Date of Award


Degree Type


Degree Name

Doctor of Philosophy


Natural Resources

Major Professor

Larry Wilson

Committee Members

Ray Albright, David Etnier, Jason Henning, Joanne Logan


The Pigeon River, which is located in western North Carolina and eastern Tennessee, is one of three major drainages of the French Broad River Basin. The river begins at the confluence of the East Fork Pigeon and the West Fork Pigeon Rivers in Haywood County, North Carolina, and flows north to northwest for approximately 70 river miles to the French Broad River in Cocke County, Tennessee. The river has had historical anthropogenic impacts to the system since the area was settled. These included forestry practices and agriculture, a paper mill in Canton, North Carolina, the Walters Dam for hydroelectric power, and more recently a change in land use patterns to development. As a result, the river's biological communities were impacted and many species were extirpated. Since the early 1990s, water quality improvements and the efforts of numerous organizations have led to the re-introduction of some of the original species native to the Pigeon River. The current study used underwater video to record current conditions of the mainstem river bottom from the confluence of the East Fork and West Fork Pigeon Rivers to Panther Creek at PRM 47.0. Also located were tributaries that flowed into the river.
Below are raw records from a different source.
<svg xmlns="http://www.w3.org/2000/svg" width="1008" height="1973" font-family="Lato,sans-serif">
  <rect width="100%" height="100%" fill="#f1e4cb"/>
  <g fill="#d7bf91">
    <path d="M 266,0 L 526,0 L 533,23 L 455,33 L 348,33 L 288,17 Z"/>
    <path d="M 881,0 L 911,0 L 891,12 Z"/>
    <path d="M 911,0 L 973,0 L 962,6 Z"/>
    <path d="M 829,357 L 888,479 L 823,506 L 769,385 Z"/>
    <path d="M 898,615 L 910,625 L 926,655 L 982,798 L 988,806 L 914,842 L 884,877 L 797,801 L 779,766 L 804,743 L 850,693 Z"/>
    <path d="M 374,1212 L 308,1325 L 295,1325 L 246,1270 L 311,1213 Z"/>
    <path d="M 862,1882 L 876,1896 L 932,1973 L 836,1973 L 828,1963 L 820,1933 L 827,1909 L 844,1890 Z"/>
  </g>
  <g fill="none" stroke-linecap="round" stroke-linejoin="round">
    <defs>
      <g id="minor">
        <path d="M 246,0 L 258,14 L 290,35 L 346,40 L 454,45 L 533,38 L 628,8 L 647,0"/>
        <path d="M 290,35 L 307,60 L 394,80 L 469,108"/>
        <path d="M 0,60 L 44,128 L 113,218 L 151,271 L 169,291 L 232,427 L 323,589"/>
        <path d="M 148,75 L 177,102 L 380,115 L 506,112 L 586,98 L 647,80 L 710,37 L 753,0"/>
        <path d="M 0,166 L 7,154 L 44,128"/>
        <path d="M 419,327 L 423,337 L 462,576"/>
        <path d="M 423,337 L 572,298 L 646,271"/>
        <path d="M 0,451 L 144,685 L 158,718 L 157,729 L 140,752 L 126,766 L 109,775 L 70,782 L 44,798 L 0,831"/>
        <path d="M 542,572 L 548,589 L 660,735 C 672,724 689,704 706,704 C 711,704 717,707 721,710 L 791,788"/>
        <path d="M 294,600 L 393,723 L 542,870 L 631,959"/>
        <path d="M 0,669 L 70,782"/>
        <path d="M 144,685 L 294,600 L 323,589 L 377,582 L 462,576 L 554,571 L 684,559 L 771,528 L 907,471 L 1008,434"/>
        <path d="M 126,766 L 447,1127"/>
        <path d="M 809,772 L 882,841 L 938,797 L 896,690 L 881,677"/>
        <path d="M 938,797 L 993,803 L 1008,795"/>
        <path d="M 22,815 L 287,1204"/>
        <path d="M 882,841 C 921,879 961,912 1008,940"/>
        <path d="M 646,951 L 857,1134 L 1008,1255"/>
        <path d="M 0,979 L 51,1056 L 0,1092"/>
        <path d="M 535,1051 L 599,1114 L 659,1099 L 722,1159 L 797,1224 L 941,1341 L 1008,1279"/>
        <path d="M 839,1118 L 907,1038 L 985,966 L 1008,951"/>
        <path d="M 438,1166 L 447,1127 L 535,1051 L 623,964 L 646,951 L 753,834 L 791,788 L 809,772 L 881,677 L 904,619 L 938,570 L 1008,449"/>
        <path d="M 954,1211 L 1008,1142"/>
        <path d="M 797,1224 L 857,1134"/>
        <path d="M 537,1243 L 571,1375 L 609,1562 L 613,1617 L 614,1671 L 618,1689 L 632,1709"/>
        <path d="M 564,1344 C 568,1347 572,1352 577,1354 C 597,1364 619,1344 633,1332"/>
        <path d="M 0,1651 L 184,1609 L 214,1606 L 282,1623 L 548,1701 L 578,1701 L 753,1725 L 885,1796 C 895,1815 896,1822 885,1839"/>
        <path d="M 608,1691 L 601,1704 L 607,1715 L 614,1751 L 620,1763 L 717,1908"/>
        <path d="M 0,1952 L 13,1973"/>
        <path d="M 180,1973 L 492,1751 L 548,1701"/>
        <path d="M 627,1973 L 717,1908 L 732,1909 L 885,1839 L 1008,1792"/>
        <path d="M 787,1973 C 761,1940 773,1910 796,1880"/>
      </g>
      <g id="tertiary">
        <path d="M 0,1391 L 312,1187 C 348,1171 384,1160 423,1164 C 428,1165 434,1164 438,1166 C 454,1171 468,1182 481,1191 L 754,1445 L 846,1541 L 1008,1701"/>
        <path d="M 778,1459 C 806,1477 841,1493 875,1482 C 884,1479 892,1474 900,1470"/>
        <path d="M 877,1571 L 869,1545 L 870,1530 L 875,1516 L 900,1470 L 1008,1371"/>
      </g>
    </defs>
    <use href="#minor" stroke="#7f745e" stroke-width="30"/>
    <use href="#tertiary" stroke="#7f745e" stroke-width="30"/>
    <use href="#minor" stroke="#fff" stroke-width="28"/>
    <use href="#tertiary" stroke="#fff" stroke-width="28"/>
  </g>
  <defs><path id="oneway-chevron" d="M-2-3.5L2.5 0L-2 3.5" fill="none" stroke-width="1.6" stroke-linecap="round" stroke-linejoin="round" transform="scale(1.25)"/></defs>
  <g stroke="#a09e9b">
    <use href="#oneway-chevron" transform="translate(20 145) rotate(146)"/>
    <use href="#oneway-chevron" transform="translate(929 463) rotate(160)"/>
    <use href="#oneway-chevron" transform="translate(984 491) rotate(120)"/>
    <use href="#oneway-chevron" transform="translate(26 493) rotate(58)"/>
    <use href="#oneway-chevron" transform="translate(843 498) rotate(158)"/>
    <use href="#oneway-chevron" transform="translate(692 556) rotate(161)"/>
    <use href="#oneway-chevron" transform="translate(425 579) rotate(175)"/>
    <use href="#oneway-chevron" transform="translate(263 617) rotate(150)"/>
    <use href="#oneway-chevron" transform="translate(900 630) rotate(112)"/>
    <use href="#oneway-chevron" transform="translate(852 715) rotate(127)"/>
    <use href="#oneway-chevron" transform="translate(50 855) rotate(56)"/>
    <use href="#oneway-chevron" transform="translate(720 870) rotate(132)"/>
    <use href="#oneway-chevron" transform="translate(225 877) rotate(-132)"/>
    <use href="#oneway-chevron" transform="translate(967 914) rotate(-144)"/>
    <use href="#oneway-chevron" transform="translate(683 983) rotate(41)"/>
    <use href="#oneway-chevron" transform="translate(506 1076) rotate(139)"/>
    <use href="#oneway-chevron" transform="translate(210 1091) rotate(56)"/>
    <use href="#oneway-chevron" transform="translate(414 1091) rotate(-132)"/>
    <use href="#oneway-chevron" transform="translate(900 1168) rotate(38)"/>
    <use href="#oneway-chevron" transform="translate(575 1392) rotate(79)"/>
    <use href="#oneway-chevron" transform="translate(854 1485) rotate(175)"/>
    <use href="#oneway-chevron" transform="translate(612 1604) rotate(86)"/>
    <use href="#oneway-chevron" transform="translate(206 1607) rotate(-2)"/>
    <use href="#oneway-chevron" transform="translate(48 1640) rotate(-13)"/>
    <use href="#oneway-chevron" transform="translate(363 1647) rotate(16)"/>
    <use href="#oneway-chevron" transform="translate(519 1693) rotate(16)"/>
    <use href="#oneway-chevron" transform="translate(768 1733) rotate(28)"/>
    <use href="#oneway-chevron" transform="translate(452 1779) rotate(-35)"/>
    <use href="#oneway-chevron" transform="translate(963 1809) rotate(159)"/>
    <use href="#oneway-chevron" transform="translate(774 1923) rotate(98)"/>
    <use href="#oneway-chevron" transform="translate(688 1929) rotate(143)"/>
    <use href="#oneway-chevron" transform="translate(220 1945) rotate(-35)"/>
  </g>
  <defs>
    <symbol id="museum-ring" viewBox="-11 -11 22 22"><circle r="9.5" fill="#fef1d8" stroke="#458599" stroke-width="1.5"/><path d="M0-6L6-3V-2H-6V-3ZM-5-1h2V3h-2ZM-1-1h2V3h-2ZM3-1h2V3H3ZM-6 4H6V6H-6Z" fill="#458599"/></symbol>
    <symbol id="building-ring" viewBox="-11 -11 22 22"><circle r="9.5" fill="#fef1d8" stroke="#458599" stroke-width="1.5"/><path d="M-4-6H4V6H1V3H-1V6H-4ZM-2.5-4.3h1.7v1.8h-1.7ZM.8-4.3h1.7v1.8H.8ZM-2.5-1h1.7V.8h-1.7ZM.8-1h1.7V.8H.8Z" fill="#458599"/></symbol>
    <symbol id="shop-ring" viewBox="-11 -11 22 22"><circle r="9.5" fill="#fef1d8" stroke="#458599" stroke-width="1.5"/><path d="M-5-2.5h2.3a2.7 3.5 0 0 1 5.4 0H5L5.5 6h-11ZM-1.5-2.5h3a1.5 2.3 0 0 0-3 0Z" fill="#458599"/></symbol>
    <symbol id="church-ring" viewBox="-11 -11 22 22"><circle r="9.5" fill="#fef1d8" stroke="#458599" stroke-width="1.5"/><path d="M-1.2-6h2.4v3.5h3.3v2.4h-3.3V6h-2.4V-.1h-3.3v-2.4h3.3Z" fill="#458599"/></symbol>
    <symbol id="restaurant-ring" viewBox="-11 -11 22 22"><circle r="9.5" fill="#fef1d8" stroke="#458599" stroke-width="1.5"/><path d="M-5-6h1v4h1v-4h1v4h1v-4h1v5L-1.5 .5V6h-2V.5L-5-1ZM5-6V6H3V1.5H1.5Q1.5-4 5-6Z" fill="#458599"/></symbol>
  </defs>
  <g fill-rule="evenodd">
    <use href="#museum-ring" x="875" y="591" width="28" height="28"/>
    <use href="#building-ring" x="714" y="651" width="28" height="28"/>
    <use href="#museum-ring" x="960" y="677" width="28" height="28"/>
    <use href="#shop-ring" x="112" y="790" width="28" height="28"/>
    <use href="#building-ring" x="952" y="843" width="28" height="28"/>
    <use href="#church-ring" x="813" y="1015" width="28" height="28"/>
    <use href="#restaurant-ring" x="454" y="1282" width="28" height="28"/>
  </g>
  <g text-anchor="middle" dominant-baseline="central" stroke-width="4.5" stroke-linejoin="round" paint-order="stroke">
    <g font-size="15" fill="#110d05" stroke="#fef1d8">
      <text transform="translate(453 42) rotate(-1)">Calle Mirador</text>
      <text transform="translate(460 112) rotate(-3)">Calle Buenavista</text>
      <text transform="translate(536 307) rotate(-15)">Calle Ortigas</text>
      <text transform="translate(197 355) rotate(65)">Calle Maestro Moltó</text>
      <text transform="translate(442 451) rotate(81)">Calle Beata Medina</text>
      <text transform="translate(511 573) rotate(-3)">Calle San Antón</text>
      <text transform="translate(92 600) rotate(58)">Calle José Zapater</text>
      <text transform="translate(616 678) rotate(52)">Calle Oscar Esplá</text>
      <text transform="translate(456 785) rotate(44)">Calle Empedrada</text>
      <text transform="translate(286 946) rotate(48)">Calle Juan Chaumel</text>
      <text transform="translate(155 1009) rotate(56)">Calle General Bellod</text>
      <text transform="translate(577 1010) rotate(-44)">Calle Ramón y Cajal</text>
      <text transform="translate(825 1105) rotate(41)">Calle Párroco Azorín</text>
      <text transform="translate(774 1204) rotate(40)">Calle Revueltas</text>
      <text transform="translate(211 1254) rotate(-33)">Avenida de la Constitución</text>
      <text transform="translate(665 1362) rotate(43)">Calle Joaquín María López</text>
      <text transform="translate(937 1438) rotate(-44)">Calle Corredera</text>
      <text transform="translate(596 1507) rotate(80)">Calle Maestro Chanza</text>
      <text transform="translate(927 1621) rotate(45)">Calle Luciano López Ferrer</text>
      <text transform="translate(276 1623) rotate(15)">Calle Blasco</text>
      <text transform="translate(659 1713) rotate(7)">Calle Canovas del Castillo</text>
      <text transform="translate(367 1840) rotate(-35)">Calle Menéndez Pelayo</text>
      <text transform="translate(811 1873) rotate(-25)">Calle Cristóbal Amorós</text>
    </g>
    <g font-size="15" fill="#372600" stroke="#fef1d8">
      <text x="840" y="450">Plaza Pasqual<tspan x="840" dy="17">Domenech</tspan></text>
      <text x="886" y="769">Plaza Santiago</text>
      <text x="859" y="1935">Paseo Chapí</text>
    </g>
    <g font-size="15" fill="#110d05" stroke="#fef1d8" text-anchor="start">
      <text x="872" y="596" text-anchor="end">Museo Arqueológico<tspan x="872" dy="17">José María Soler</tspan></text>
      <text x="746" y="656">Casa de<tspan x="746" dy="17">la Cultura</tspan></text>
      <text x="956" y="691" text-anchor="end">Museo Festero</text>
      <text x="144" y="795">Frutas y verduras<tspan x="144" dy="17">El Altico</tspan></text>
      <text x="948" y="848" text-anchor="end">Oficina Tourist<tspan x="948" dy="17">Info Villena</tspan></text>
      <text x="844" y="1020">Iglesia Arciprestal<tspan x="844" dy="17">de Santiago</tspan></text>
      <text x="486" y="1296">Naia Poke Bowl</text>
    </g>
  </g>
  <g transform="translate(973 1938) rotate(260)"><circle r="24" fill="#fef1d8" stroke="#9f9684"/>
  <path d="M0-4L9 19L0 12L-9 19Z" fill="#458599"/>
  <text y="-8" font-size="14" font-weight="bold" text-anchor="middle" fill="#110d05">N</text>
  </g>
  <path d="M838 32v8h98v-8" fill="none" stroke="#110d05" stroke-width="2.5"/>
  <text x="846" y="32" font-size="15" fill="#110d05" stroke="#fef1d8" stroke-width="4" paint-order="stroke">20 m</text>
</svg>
The sediment deltas at the mouth of each of these were video-taped and sediment depth measurements were recorded. Turbidity levels (NTUs) were record above, in, and below each of the tributaries entering the Pigeon River. The study also: 1) developed a continuous geo-referenced video of Pigeon River's substrate in Haywood County, North Carolina, and Cocke County, Tennessee, 2) identified tributaries impacting the Pigeon River by transporting sediment loads, 3) identified locations suitable for future recovery efforts, and 4) created a Qualitative Habitat Evaluation Index (QHEI). Deliverables from the study included a video record of approximately 22 river miles of the Pigeon River substrate North Carolina and 11 river miles in Tennessee, documentation of 17 flowing Pigeon River tributaries in North Carolina, the identification of fish collection sites above Canton, and the calculation of a Qualitative Habitat Evaluation Index.